Exercise
Please write out exactly the lines of the data below from the line holding "image of benign" through the line holding "staining of human", and leave out the rest.
#####
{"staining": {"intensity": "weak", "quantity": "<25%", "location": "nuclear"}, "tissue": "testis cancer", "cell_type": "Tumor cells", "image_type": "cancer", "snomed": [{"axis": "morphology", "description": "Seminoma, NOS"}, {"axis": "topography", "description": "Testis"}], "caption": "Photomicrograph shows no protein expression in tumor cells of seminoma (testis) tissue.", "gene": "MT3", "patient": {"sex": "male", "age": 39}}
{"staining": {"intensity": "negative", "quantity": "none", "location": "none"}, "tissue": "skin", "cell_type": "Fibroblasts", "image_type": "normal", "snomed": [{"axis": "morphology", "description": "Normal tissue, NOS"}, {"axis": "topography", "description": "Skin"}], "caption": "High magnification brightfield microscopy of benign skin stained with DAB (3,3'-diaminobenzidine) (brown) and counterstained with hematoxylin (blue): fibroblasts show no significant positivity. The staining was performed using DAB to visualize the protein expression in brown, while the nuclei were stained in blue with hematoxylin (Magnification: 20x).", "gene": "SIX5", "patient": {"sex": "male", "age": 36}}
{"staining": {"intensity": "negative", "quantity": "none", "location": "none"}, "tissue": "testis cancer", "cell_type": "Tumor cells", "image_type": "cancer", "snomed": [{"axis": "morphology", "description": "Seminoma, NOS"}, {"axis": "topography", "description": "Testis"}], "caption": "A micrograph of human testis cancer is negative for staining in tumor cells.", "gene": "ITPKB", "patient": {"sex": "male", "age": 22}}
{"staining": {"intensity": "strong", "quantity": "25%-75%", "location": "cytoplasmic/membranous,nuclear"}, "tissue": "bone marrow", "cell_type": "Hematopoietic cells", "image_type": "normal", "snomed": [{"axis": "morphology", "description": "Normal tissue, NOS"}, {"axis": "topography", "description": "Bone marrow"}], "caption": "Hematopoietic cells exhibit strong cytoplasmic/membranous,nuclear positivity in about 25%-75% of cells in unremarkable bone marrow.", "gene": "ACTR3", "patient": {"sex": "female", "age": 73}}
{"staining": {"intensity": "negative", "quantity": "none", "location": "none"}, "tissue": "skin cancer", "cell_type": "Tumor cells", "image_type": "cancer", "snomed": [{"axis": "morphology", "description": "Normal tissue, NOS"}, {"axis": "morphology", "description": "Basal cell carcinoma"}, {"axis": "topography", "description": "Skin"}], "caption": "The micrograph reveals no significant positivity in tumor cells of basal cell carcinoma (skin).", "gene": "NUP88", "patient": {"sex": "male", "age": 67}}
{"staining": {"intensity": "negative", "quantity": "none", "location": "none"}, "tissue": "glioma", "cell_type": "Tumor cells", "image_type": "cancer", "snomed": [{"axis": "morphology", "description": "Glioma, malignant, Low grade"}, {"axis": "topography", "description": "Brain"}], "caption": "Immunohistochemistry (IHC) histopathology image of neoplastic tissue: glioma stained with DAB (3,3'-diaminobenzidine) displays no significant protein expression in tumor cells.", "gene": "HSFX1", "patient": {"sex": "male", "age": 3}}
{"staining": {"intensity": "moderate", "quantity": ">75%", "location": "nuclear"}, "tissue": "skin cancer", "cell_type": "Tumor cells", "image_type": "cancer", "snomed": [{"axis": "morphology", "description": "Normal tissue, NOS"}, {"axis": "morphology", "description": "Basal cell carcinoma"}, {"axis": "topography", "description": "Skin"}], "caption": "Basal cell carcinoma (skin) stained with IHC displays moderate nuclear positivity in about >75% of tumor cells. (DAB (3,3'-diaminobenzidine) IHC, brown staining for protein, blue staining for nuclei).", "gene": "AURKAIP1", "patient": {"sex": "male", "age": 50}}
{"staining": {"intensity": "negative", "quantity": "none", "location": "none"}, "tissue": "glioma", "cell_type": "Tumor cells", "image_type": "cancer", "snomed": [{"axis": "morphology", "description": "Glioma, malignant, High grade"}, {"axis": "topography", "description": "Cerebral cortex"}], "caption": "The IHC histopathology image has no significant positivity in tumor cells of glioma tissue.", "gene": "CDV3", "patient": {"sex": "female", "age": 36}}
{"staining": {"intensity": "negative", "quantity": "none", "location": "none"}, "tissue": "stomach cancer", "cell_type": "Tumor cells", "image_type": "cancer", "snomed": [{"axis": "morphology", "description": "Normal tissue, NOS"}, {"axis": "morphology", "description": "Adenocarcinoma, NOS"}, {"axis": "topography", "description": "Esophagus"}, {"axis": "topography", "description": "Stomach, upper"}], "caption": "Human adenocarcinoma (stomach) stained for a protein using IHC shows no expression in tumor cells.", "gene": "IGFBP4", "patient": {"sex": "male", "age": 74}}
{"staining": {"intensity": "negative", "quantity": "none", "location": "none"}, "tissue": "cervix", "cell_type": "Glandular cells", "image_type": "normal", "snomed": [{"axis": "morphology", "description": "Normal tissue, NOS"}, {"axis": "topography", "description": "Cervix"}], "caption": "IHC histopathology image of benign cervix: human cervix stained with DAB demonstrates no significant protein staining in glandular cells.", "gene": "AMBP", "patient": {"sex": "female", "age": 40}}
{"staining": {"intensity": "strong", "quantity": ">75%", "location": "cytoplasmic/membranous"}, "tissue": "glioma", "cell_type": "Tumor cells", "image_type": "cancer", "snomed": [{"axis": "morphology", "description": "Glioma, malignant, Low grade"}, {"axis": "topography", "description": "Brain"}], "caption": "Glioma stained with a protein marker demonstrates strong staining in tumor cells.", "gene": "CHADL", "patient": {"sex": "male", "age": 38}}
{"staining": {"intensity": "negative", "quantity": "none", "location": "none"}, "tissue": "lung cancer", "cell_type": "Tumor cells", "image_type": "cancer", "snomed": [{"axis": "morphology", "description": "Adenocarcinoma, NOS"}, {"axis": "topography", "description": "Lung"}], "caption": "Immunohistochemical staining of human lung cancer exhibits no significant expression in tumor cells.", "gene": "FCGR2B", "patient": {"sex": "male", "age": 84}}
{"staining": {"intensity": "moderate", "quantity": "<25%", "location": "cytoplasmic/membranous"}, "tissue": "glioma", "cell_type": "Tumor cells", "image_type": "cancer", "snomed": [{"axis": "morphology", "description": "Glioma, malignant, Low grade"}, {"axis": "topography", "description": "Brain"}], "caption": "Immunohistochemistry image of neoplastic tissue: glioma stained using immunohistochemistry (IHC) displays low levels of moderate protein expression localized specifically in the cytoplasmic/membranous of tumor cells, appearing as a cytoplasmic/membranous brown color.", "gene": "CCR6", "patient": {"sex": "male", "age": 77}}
#####
Response to the task
{"staining": {"intensity": "negative", "quantity": "none", "location": "none"}, "tissue": "cervix", "cell_type": "Glandular cells", "image_type": "normal", "snomed": [{"axis": "morphology", "description": "Normal tissue, NOS"}, {"axis": "topography", "description": "Cervix"}], "caption": "IHC histopathology image of benign cervix: human cervix stained with DAB demonstrates no significant protein staining in glandular cells.", "gene": "AMBP", "patient": {"sex": "female", "age": 40}}
{"staining": {"intensity": "strong", "quantity": ">75%", "location": "cytoplasmic/membranous"}, "tissue": "glioma", "cell_type": "Tumor cells", "image_type": "cancer", "snomed": [{"axis": "morphology", "description": "Glioma, malignant, Low grade"}, {"axis": "topography", "description": "Brain"}], "caption": "Glioma stained with a protein marker demonstrates strong staining in tumor cells.", "gene": "CHADL", "patient": {"sex": "male", "age": 38}}
{"staining": {"intensity": "negative", "quantity": "none", "location": "none"}, "tissue": "lung cancer", "cell_type": "Tumor cells", "image_type": "cancer", "snomed": [{"axis": "morphology", "description": "Adenocarcinoma, NOS"}, {"axis": "topography", "description": "Lung"}], "caption": "Immunohistochemical staining of human lung cancer exhibits no significant expression in tumor cells.", "gene": "FCGR2B", "patient": {"sex": "male", "age": 84}}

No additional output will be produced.